With elections for state assemblies in Gujarat, Punjab and Uttar Pradesh scheduled for next year, the politics over status of Dalits is far from over.

Bahujan Samaj Party chief Mayawati, Congress Vice President Rahul Gandhi, Aam Aadmi Party chief Arvind Kejriwal, and former Chief Minister Anandiben, among others, have visited the victims of the Una incident.

Dalit groups are now on a march from Ahmedabad to Una, a distance of 355 kms. They intend to hoist the national flag at Una and announce their azaadi from atrocities.

Newly appointed Chief Minister Vijay Rupani clearly has his task cut out. “These agitations reflect that the so-called Gujarat model has not reached all sections of society and some have been untouchable even in the state’s so-called success story,” said Ahmedabad-based economist Hemant Shah. Schemes for the welfare of the lower castes and Other Backward Castes had not benefited them, Mr Shah said, and this was now revealing itself via agitations and rebellions.

A meltdown for the BJP in Gujarat would dent the images of both Prime Minister Narendra Modi and BJP chief Amit Shah. The opposition seems awake to this possibility, as seen in the line of VIPs who landed up after the Una incident. The images from Gujarat are also likely to have an impact in UP.

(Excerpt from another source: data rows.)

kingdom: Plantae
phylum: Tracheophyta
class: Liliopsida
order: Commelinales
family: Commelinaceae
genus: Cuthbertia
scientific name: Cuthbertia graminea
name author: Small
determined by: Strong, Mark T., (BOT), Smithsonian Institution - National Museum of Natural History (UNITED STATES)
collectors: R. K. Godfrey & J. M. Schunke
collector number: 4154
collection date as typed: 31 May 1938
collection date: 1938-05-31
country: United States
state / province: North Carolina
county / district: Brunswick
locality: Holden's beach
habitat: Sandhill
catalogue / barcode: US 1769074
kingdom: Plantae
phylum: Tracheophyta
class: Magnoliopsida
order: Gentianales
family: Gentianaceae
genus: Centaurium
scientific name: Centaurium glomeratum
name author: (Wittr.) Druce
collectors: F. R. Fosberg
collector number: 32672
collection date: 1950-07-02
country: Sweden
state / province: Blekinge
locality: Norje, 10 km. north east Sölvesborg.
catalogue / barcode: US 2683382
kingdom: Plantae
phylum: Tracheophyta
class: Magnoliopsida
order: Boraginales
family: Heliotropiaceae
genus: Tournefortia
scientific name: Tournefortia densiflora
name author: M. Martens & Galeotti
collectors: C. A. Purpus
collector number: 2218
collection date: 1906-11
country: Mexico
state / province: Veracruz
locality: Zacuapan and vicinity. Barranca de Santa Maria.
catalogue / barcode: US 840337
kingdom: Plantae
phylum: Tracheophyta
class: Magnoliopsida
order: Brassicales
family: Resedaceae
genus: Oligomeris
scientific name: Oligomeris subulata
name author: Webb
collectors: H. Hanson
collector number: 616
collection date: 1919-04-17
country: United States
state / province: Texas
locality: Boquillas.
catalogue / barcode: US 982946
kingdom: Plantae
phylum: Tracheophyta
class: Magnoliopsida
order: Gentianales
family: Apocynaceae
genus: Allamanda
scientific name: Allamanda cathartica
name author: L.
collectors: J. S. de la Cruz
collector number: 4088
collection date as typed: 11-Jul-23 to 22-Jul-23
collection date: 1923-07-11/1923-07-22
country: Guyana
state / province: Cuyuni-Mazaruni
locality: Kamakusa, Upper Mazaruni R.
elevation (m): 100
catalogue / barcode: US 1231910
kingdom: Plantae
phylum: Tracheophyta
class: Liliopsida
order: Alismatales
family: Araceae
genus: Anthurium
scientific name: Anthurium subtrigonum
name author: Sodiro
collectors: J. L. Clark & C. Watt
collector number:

Mayawati, who handed over compensation cheques to victims and addressed a rally, said, “When I was watching the video on television of the youth being beaten up, it felt as though my back was being broken.”

Anandiben’s lack of alacrity in responding to the Una incident, coming on the back of her previous failure to tackle the Patel agitation, saw her quit her job.

“She had not visited the families of those beaten up until other political parties jumped in the fray. She visited the affected area and the families nine days after the incident,” political analyst Vishnu Pandya pointed out.

The Patels constitute 18 percent of Gujarat’s population. The Dalits are about 7 percent. The BJP lost ground to the Congress in recent local body elections. A loss in Gujarat will mean a loss of face in Delhi. Mr Rupani, and the BJP leadership, is probably aware of this as he takes over the reins in the state.